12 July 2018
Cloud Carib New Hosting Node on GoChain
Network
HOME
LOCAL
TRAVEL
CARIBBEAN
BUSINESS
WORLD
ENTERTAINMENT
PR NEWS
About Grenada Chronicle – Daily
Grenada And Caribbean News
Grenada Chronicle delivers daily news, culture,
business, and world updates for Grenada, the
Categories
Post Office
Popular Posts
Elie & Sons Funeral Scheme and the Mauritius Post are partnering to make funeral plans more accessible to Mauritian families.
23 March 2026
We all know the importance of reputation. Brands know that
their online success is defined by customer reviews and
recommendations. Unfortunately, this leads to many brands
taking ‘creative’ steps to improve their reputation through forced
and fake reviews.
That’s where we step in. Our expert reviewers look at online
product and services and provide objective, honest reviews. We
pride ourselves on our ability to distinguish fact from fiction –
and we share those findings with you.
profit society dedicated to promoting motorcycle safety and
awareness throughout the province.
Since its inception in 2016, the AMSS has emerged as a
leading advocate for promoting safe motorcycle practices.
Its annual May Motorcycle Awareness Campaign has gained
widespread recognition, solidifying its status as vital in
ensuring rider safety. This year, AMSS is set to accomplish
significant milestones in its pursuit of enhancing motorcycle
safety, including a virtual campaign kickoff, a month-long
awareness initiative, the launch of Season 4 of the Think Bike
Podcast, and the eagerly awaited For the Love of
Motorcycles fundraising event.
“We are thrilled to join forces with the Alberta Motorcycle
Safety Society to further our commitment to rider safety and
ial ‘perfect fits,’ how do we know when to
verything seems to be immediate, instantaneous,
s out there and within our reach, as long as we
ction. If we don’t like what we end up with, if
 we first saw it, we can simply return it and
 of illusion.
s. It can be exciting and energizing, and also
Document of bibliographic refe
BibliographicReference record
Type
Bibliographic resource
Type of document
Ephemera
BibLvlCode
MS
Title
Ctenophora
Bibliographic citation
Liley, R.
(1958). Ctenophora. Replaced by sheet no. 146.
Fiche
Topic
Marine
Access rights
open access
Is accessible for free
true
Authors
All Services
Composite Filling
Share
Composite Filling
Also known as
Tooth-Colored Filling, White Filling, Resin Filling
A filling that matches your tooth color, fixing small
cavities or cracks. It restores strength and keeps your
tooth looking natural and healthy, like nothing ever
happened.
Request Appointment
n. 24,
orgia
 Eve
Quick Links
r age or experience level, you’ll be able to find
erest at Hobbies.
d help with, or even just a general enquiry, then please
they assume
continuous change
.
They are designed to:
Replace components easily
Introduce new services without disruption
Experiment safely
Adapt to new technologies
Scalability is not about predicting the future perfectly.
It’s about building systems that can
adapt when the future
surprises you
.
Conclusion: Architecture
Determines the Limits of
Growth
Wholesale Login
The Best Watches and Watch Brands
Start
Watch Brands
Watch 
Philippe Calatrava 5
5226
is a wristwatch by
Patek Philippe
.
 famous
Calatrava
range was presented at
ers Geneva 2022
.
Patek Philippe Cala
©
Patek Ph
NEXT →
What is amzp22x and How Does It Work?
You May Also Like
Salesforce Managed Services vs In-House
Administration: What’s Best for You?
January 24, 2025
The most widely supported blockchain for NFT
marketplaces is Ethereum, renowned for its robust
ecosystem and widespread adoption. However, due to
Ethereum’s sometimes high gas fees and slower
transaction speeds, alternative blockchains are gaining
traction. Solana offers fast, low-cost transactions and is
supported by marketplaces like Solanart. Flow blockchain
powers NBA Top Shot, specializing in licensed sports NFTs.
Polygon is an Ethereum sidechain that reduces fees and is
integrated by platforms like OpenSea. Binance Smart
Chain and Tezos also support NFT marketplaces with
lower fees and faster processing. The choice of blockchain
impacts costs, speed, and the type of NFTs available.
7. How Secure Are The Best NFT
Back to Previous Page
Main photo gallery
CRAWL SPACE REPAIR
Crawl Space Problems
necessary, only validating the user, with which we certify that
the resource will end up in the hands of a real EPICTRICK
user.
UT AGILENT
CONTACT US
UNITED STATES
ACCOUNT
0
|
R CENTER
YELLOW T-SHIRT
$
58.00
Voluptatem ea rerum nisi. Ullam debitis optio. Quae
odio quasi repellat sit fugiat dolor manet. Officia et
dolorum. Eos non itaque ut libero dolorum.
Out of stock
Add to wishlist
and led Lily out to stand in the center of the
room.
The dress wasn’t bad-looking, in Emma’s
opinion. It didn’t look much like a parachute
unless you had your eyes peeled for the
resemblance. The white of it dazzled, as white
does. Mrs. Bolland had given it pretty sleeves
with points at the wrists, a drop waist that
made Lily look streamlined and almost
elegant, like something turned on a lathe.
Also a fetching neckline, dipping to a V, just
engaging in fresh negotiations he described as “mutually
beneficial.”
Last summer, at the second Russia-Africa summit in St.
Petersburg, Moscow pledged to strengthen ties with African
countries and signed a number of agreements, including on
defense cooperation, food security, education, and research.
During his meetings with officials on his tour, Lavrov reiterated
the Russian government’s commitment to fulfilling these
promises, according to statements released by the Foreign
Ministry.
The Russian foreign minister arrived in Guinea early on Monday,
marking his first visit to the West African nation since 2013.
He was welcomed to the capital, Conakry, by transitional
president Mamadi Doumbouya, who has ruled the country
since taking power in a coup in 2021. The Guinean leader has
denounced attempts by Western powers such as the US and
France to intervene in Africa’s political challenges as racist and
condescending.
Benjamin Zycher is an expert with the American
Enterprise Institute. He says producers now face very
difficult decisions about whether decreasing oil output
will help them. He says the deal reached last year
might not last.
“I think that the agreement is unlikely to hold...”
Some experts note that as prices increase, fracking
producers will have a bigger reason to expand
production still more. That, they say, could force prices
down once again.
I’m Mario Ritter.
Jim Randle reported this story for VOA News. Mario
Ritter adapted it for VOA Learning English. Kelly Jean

> [Prompt]:
Each record above has to be retyped exactly, with nothing left out.

> [Task solution]:
12 July 2018
Cloud Carib New Hosting Node on GoChain
Network
HOME
LOCAL
TRAVEL
CARIBBEAN
BUSINESS
WORLD
ENTERTAINMENT
PR NEWS
About Grenada Chronicle – Daily
Grenada And Caribbean News
Grenada Chronicle delivers daily news, culture,
business, and world updates for Grenada, the
Categories
Post Office
Popular Posts
Elie & Sons Funeral Scheme and the Mauritius Post are partnering to make funeral plans more accessible to Mauritian families.
23 March 2026
We all know the importance of reputation. Brands know that
their online success is defined by customer reviews and
recommendations. Unfortunately, this leads to many brands
taking ‘creative’ steps to improve their reputation through forced
and fake reviews.
That’s where we step in. Our expert reviewers look at online
product and services and provide objective, honest reviews. We
pride ourselves on our ability to distinguish fact from fiction –
and we share those findings with you.
profit society dedicated to promoting motorcycle safety and
awareness throughout the province.
Since its inception in 2016, the AMSS has emerged as a
leading advocate for promoting safe motorcycle practices.
Its annual May Motorcycle Awareness Campaign has gained
widespread recognition, solidifying its status as vital in
ensuring rider safety. This year, AMSS is set to accomplish
significant milestones in its pursuit of enhancing motorcycle
safety, including a virtual campaign kickoff, a month-long
awareness initiative, the launch of Season 4 of the Think Bike
Podcast, and the eagerly awaited For the Love of
Motorcycles fundraising event.
“We are thrilled to join forces with the Alberta Motorcycle
Safety Society to further our commitment to rider safety and
ial ‘perfect fits,’ how do we know when to
verything seems to be immediate, instantaneous,
s out there and within our reach, as long as we
ction. If we don’t like what we end up with, if
 we first saw it, we can simply return it and
 of illusion.
s. It can be exciting and energizing, and also
Document of bibliographic refe
BibliographicReference record
Type
Bibliographic resource
Type of document
Ephemera
BibLvlCode
MS
Title
Ctenophora
Bibliographic citation
Liley, R.
(1958). Ctenophora. Replaced by sheet no. 146.
Fiche
Topic
Marine
Access rights
open access
Is accessible for free
true
Authors
All Services
Composite Filling
Share
Composite Filling
Also known as
Tooth-Colored Filling, White Filling, Resin Filling
A filling that matches your tooth color, fixing small
cavities or cracks. It restores strength and keeps your
tooth looking natural and healthy, like nothing ever
happened.
Request Appointment
n. 24,
orgia
 Eve
Quick Links
r age or experience level, you’ll be able to find
erest at Hobbies.
d help with, or even just a general enquiry, then please
they assume
continuous change
.
They are designed to:
Replace components easily
Introduce new services without disruption
Experiment safely
Adapt to new technologies
Scalability is not about predicting the future perfectly.
It’s about building systems that can
adapt when the future
surprises you
.
Conclusion: Architecture
Determines the Limits of
Growth
Wholesale Login
The Best Watches and Watch Brands
Start
Watch Brands
Watch 
Philippe Calatrava 5
5226
is a wristwatch by
Patek Philippe
.
 famous
Calatrava
range was presented at
ers Geneva 2022
.
Patek Philippe Cala
©
Patek Ph
NEXT →
What is amzp22x and How Does It Work?
You May Also Like
Salesforce Managed Services vs In-House
Administration: What’s Best for You?
January 24, 2025
The most widely supported blockchain for NFT
marketplaces is Ethereum, renowned for its robust
ecosystem and widespread adoption. However, due to
Ethereum’s sometimes high gas fees and slower
transaction speeds, alternative blockchains are gaining
traction. Solana offers fast, low-cost transactions and is
supported by marketplaces like Solanart. Flow blockchain
powers NBA Top Shot, specializing in licensed sports NFTs.
Polygon is an Ethereum sidechain that reduces fees and is
integrated by platforms like OpenSea. Binance Smart
Chain and Tezos also support NFT marketplaces with
lower fees and faster processing. The choice of blockchain
impacts costs, speed, and the type of NFTs available.
7. How Secure Are The Best NFT
Back to Previous Page
Main photo gallery
CRAWL SPACE REPAIR
Crawl Space Problems
necessary, only validating the user, with which we certify that
the resource will end up in the hands of a real EPICTRICK
user.
UT AGILENT
CONTACT US
UNITED STATES
ACCOUNT
0
|
R CENTER
YELLOW T-SHIRT
$
58.00
Voluptatem ea rerum nisi. Ullam debitis optio. Quae
odio quasi repellat sit fugiat dolor manet. Officia et
dolorum. Eos non itaque ut libero dolorum.
Out of stock
Add to wishlist
and led Lily out to stand in the center of the
room.
The dress wasn’t bad-looking, in Emma’s
opinion. It didn’t look much like a parachute
unless you had your eyes peeled for the
resemblance. The white of it dazzled, as white
does. Mrs. Bolland had given it pretty sleeves
with points at the wrists, a drop waist that
made Lily look streamlined and almost
elegant, like something turned on a lathe.
Also a fetching neckline, dipping to a V, just
engaging in fresh negotiations he described as “mutually
beneficial.”
Last summer, at the second Russia-Africa summit in St.
Petersburg, Moscow pledged to strengthen ties with African
countries and signed a number of agreements, including on
defense cooperation, food security, education, and research.
During his meetings with officials on his tour, Lavrov reiterated
the Russian government’s commitment to fulfilling these
promises, according to statements released by the Foreign
Ministry.
The Russian foreign minister arrived in Guinea early on Monday,
marking his first visit to the West African nation since 2013.
He was welcomed to the capital, Conakry, by transitional
president Mamadi Doumbouya, who has ruled the country
since taking power in a coup in 2021. The Guinean leader has
denounced attempts by Western powers such as the US and
France to intervene in Africa’s political challenges as racist and
condescending.
Benjamin Zycher is an expert with the American
Enterprise Institute. He says producers now face very
difficult decisions about whether decreasing oil output
will help them. He says the deal reached last year
might not last.
“I think that the agreement is unlikely to hold...”
Some experts note that as prices increase, fracking
producers will have a bigger reason to expand
production still more. That, they say, could force prices
down once again.
I’m Mario Ritter.
Jim Randle reported this story for VOA News. Mario
Ritter adapted it for VOA Learning English. Kelly Jean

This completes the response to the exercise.